Es gibt mittlerweile echt viele Zeiten, wo ich nichts habe. Wirklich, es kommt daher, dass es mich einfach nicht mehr großartig interessiert. Mein Problem war zusätzlich, dass ich mich sehr zu meinem alten Ich hingezogen fühlte. Das tue ich nicht mehr. Ich bin eine souveränere, stärkere und selbstbewusstere Person als früher und sehe dieses Angstkapitel in meinem Leben als eine Herausforderung, ein Geschenk, das mich stärker gemacht hat.

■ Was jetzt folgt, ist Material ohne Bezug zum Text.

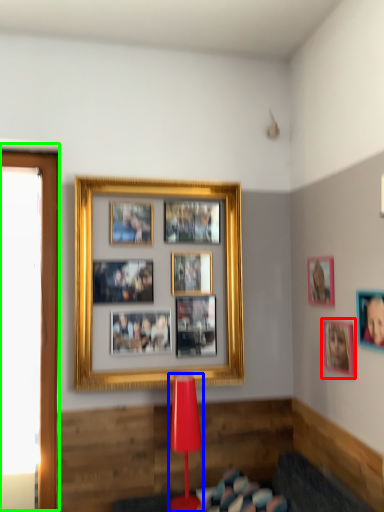
Question: Considering the real-world distances, which object is closest to picture frame (highlighted by a red box)? table lamp (highlighted by a blue box) or window screen (highlighted by a green box).

Choices:
 (A) table lamp
 (B) window screen

Answer: (A)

Ah ja, ein Symptom geht merklich nicht ganz weg (was ja auch nicht das Ziel sein sollte), aber mittlerweile wird es viel weniger, und das ist ganz typisch. Viele Menschen, die die Angststörung überwunden haben, berichten davon, dass das erste Symptom, das einen quasi in die Angstspirale geführt hat, am längsten bleibt. Bei mir war es dieses tiefe Atmen. Lustigerweise habe ich erkannt, dass dieses tiefe Einatmen absolut keine körperlich essenzielle Voraussetzung ist, sondern nicht mehr und nicht weniger als genau so eine Angewohnheit. Ein Zwang. Ich habe mir diesen Zwang zur Kontrolle meiner Vitalwerte damals antrainiert und dies immer wieder gemacht, wenn ich Sicherheit brauchte. Das ist etwa equivalent dazu, sich ständig Absicherung von einem Arzt zu holen. Tja, allen meinen Symptomen darf ich mich für den Moment einfach nicht widersetzen. Den Drang tief einzuatmen muss ich schon widerstehen, und siehe da: Es funktioniert. Mit jedem Tag, an dem ich diesem Drang nicht nachgebe, wird er immer seltener.

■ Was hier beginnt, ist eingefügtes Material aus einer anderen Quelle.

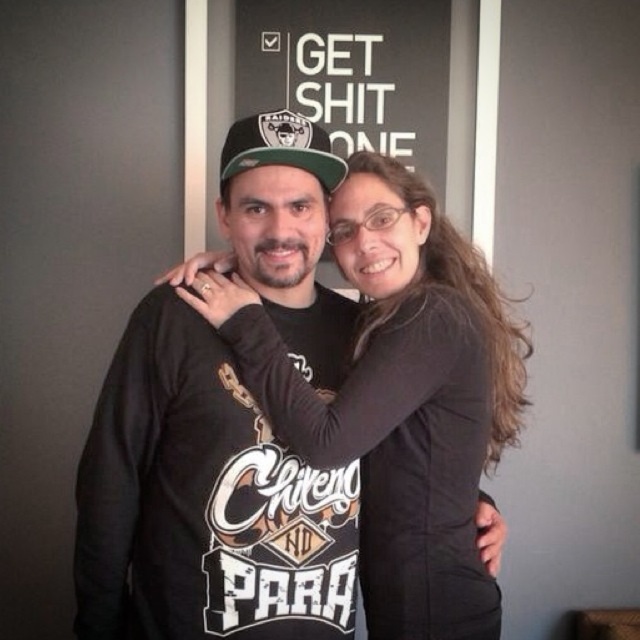
Question: Is black matte shirt at center below camo fabric baseball cap at center?

Choices:
 (A) no
 (B) yes

Answer: (B)

Question: Does black matte shirt at center appear on the left side of camo fabric baseball cap at center?

Choices:
 (A) no
 (B) yes

Answer: (A)

Question: Among these objects, which one is farthest from the camera?

Choices:
 (A) black matte shirt at center
 (B) camo fabric baseball cap at center

Answer: (B)

Question: Can you confirm if black matte shirt at center is positioned to the left of camo fabric baseball cap at center?

Choices:
 (A) yes
 (B) no

Answer: (B)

Habe ich also noch Symptome?
Ja, aber in ihrer Intensität um Welten weniger, und teilweise sind diese sogar komplett verschwunden. Ich fühle mich sehr gut und komme echt gut klar. Ich habe aufgehört, mich zu wehren, meine tiefenpsychologische Therapie ist ebenfalls in 5 Tagen abgeschlossen, und ich habe meinen Weg aus dem Studium (nach erfolgreichem Abschluss) angesteuert und fühle mich so langsam richtig bereit und aufgeregt.
Zusammengefasst Hinzugefügt:
- Hört auf zu Copen. Es geht um die komplette Überwindung, nicht um kurzfristige Erleichterung
- Hört auf eure Symptome wegzuwünschen. Das Wehren gegen eure Symptome, hält die Symptome aufrecht
- Lebt euer Leben, akzeptiert für den Moment wenn ihr Angst habt und eure Symptome da sind, aber geht nicht länger darauf ein. (Nicht ignorieren, lebt neben diesen)
- vergleicht euch nicht. Ihr seid nicht die, mit der schlimmsten Angststörung von allen bzw. sollte es euch egal sein. Ihr müsst nicht in die Opferrolle rein. Ihr seid stark! Euer Körper ist stark. Vertraut euch selbst. Fokussiert euch lieber auf euer schönes Leben
- studiert euch. Übertreibt es nicht, aber kümmert euch etwas um euch. Ihr findet vielleicht sogar selbst raus, wie ihr euch wieder mehr vertraut und was euch gut tut und was nicht
- gebt euch Zeit! Habt Geduld. Ganz ganz wichtig. Euer Körper (Nerven) sind hyperstimuliert/sensibilisiert. Euer Körper erholt sich 100% davon, glaubt mir. Aber es dauert. Es kann lange dauern. Setzt euch kein Zeitlimit
- Rückfälle gehören dazu! Sie werden kommen, ihr seid NICHT wieder ganz am Anfang, das gehört dazu! Gerade in Rückfällen, also wenn eure Angst und Symptome plötzlich per Einschlaghammer zurückkommen, passieren die größten Fortschritte, da ihr da unter Beweis stellen könnt, ob ihr richtig darauf reagiert.
Ich wünsche euch das Beste
Irgendwann blicke ich zurück auf dieses Kapitel meines Lebens und kann mich darüber freuen. Bei irgendwelchen neuen Dingen melde ich mich zurück. Stellt gerne Fragen, ich versuche sie alle zu beantworten!